§ INSTRUCTIONS TO FOLLOW
In the text on overhead valve engines below, who developed the original overhead valve piston engine?

§ DOCUMENT SECTION

= = =

This contrasts with an overhead cam (OHC) design which places the camshafts above the cylinder head and drives the valves directly or through short rocker arms. In an OHC engine, the camshafts are normally part of the cylinder head assembly, while in an I-head engine the camshaft (rarely more than one) is part of the main engine block assembly.
In 1949, Oldsmobile introduced the Rocket V8. It was the first high-compression I-head design, and is the archetype for most modern pushrod engines. General Motors is the world's largest pushrod engine producer with engines such as the 3800 Series III Supercharged V6 (260 hp, 280 lbf·ft torque), LS7 Chevrolet Corvette 7.0 L V8 Engine (505 hp, 475 lbf·ft torque) and LS4 5.3 L DOD V8 (303 hp, 323 lbf·ft torque). Few pushrod type engines remain in production. This is a result of few manufacturers wanting to design both OHV and OHC engines, and competitively OHC racing engines have an advantage in power due to rpm limits. However, in 2002, Chrysler introduced a new pushrod engine: a 5.7L Hemi engine. The new Chrysler Hemi engine presents advanced features such as variable displacement technology and has been a popular option with buyers. The Hemi was on the Ward's 10 Best Engines list for 2003 through 2007.

Contents

History

Advantages

Limitations

1994 Mercedes/Ilmor Indianapolis 500 engine

Comparison of engine configurations and types

See also

External links

History

In automotive engineering, an 'overhead valve' internal combustion engine is one in which the intake and exhaust valves and ports are contained in the cylinder head.
The original overhead valve or 'OHV' piston engine was developed by the Scottish-American David Dunbar Buick. It employs pushrod-actuated valves parallel to the pistons and this is still in use today. This contrasts with previous designs which made use of side valves and sleeve valves.
Nowadays, side-valves have virtually disappeared (except perhaps in lawn-mower engines) and valves are almost all "overhead". However most are now driven more directly by the overhead camshaft system and these are designated OHC instead (either SOHC or DOHC).
Pushrod engines have become less common in recent years, serving primarily as either truck engines or as budget V6 models for General Motors, though Chrysler's HEMI engines and GM's LS series are a notable exception. Pushrod engines are nearly extinct among other automakers.

= = =

§ DATA
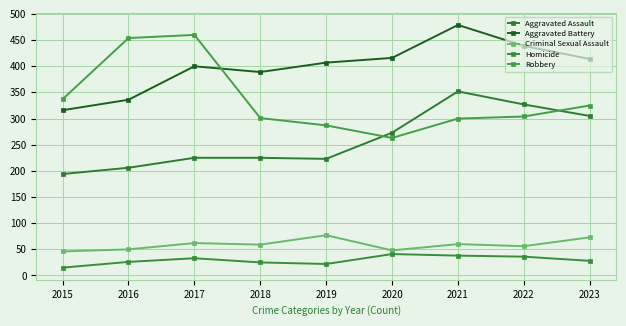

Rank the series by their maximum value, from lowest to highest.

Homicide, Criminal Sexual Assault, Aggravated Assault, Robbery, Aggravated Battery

= = =

§ EXERCISE SOLUTION
David Dunbar Buick